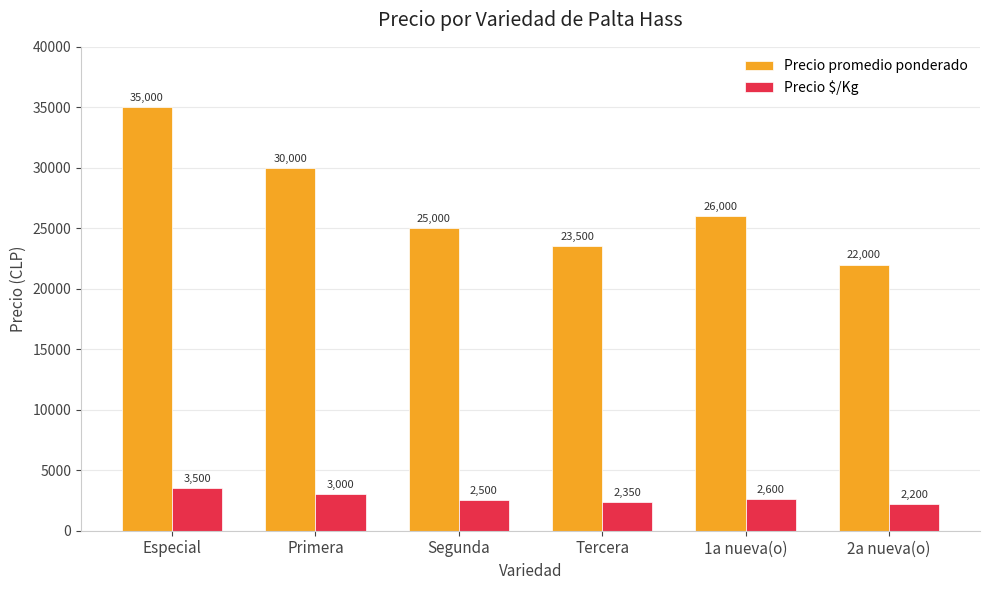

Count the number of categories in the chart.

6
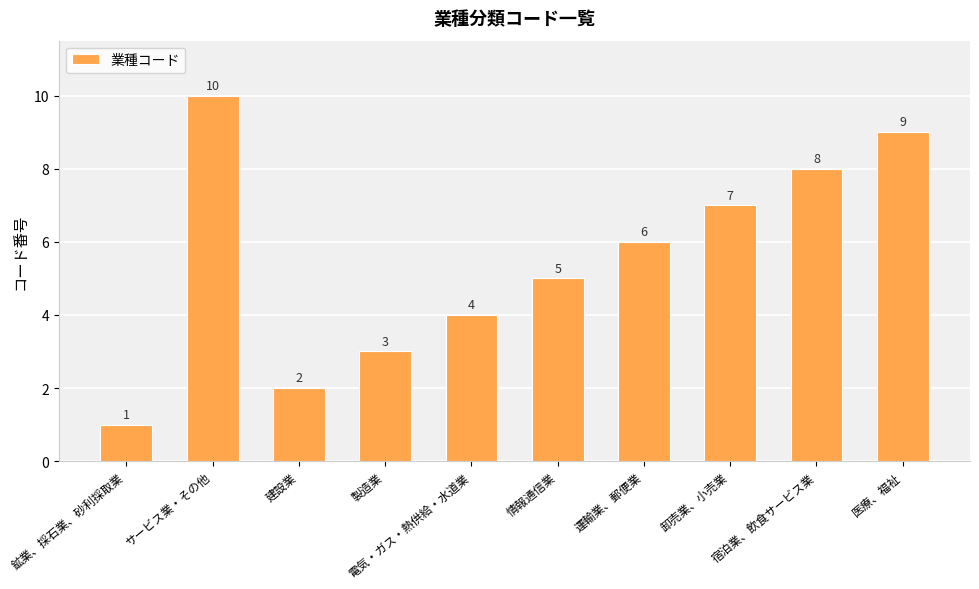

Is it true that the value at 建設業 is 3?

False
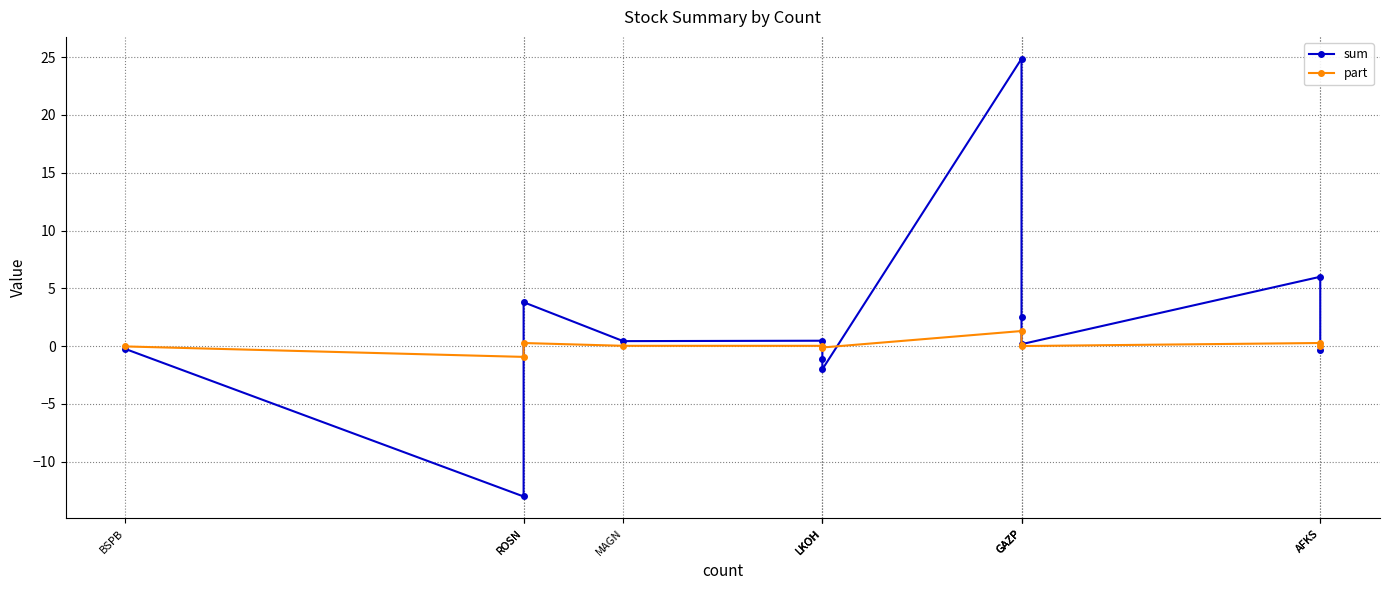

Which category has the highest value in the part series?

GAZP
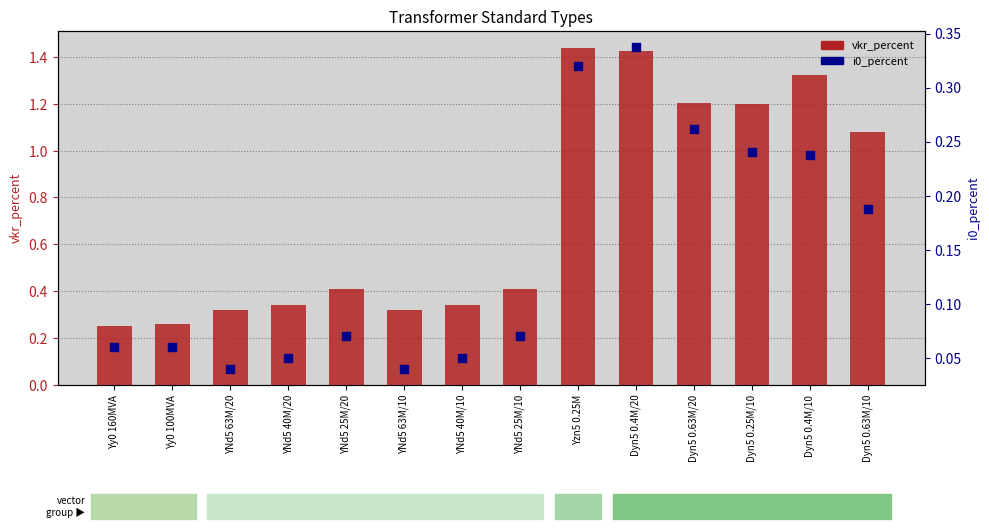

Which series reaches the minimum Y coordinate?

i0_percent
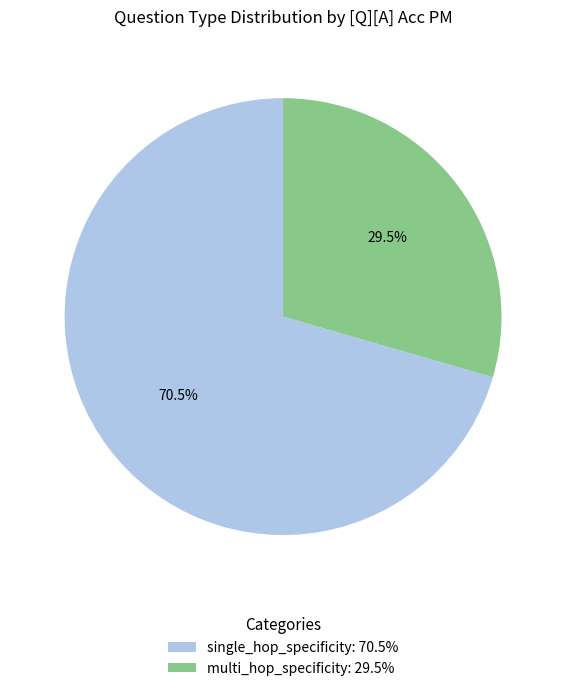

What percentage is NOT represented by single_hop_specificity?

29.5%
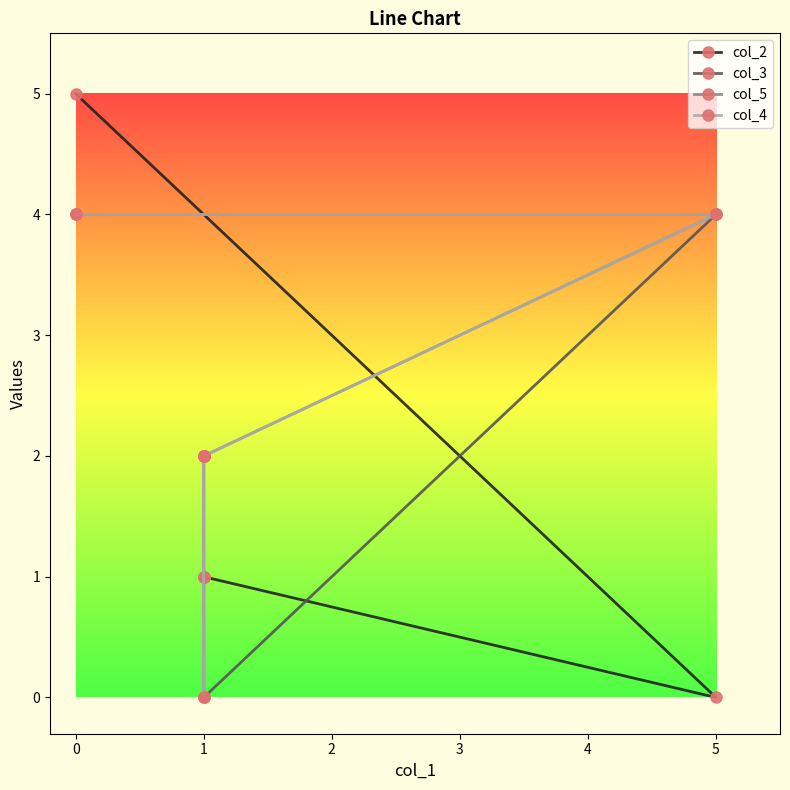

At how many categories does at least one series exceed 2?

2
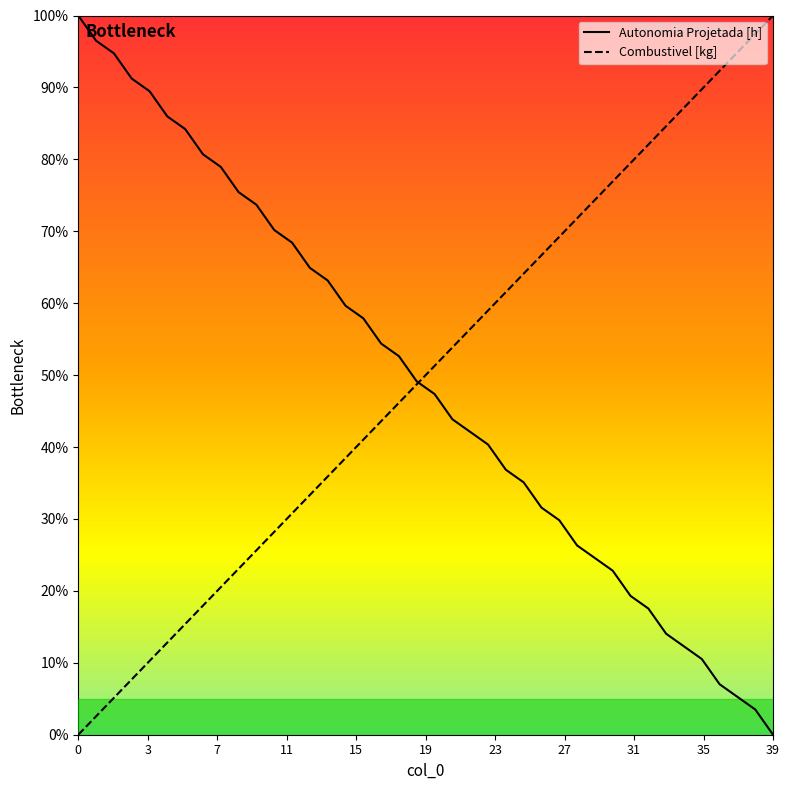

List the series in order of their peak value, highest first.

Autonomia Projetada [h], Combustivel [kg]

*PROBLEM REQUIREMENTS*
Reproduce all of the material above word for word, with the pictures left out.

*EXERCISE RESULT*
Count the number of categories in the chart.

6

Is it true that the value at 建設業 is 3?

False

Which category has the highest value in the part series?

GAZP

Which series reaches the minimum Y coordinate?

i0_percent

What percentage is NOT represented by single_hop_specificity?

29.5%

At how many categories does at least one series exceed 2?

2

List the series in order of their peak value, highest first.

Autonomia Projetada [h], Combustivel [kg]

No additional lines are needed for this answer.